# WHAT NEEDS TO BE DONE:
The reply should be the records repeated exactly, without any images.

[Stored data]
──────────
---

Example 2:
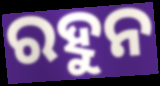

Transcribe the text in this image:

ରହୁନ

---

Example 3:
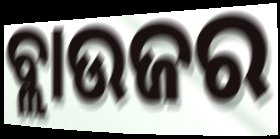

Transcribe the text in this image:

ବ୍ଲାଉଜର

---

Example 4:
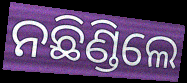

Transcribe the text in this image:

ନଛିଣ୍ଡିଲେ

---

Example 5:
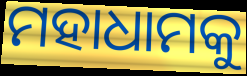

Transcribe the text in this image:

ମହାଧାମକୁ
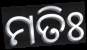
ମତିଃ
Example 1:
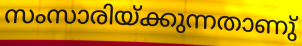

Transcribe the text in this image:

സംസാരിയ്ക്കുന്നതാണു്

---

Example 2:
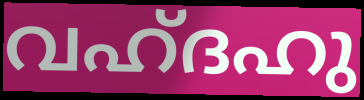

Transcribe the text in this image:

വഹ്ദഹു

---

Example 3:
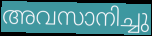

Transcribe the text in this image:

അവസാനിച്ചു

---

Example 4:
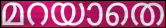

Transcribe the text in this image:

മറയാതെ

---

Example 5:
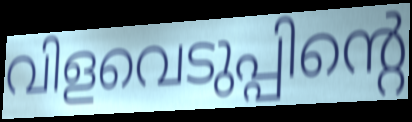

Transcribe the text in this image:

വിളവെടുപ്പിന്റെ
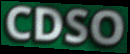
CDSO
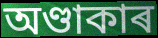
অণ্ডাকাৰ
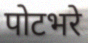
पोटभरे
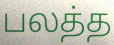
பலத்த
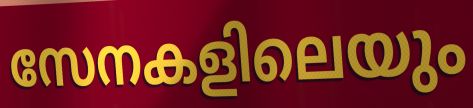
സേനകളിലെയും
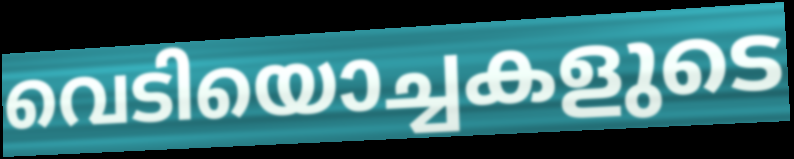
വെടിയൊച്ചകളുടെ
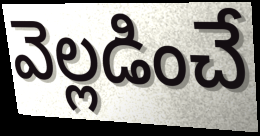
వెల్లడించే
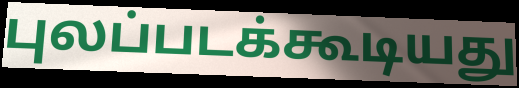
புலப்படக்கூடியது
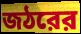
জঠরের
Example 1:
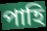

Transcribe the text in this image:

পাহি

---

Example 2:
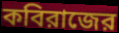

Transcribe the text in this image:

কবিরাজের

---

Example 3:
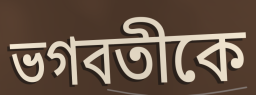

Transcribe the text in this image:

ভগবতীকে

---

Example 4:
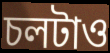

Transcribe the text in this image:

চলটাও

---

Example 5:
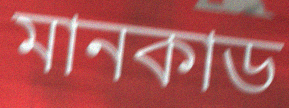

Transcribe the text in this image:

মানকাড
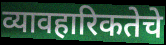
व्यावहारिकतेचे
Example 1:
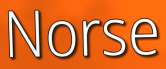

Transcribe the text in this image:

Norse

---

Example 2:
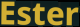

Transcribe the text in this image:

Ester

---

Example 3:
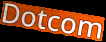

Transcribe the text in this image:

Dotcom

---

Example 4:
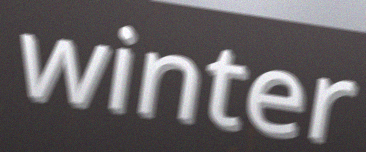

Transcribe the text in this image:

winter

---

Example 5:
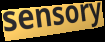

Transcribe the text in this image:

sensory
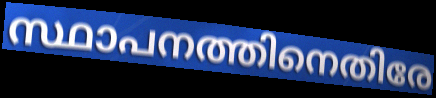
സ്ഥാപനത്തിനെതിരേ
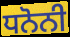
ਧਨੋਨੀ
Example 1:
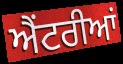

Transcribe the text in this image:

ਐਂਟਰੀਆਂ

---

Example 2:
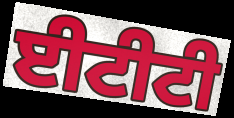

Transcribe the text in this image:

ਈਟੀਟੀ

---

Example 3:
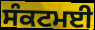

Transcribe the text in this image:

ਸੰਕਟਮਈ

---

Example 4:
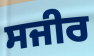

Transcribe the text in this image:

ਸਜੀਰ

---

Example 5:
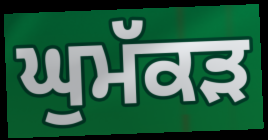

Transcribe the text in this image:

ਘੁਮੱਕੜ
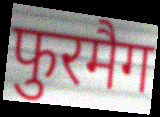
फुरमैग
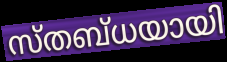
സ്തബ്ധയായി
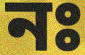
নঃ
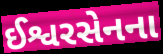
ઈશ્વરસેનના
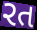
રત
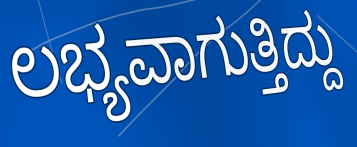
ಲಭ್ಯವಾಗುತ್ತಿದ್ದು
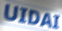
──────────
# FINISHED TASK:
---

Example 2:

Transcribe the text in this image:

ରହୁନ

---

Example 3:

Transcribe the text in this image:

ବ୍ଲାଉଜର

---

Example 4:

Transcribe the text in this image:

ନଛିଣ୍ଡିଲେ

---

Example 5:

Transcribe the text in this image:

ମହାଧାମକୁ
ମତିଃ
Example 1:

Transcribe the text in this image:

സംസാരിയ്ക്കുന്നതാണു്

---

Example 2:

Transcribe the text in this image:

വഹ്ദഹു

---

Example 3:

Transcribe the text in this image:

അവസാനിച്ചു

---

Example 4:

Transcribe the text in this image:

മറയാതെ

---

Example 5:

Transcribe the text in this image:

വിളവെടുപ്പിന്റെ
CDSO
অণ্ডাকাৰ
पोटभरे
பலத்த
സേനകളിലെയും
വെടിയൊച്ചകളുടെ
వెల్లడించే
புலப்படக்கூடியது
জঠরের
Example 1:

Transcribe the text in this image:

পাহি

---

Example 2:

Transcribe the text in this image:

কবিরাজের

---

Example 3:

Transcribe the text in this image:

ভগবতীকে

---

Example 4:

Transcribe the text in this image:

চলটাও

---

Example 5:

Transcribe the text in this image:

মানকাড
व्यावहारिकतेचे
Example 1:

Transcribe the text in this image:

Norse

---

Example 2:

Transcribe the text in this image:

Ester

---

Example 3:

Transcribe the text in this image:

Dotcom

---

Example 4:

Transcribe the text in this image:

winter

---

Example 5:

Transcribe the text in this image:

sensory
സ്ഥാപനത്തിനെതിരേ
ਧਨੋਨੀ
Example 1:

Transcribe the text in this image:

ਐਂਟਰੀਆਂ

---

Example 2:

Transcribe the text in this image:

ਈਟੀਟੀ

---

Example 3:

Transcribe the text in this image:

ਸੰਕਟਮਈ

---

Example 4:

Transcribe the text in this image:

ਸਜੀਰ

---

Example 5:

Transcribe the text in this image:

ਘੁਮੱਕੜ
फुरमैग
സ്തബ്ധയായി
নঃ
ઈશ્વરસેનના
રત
ಲಭ್ಯವಾಗುತ್ತಿದ್ದು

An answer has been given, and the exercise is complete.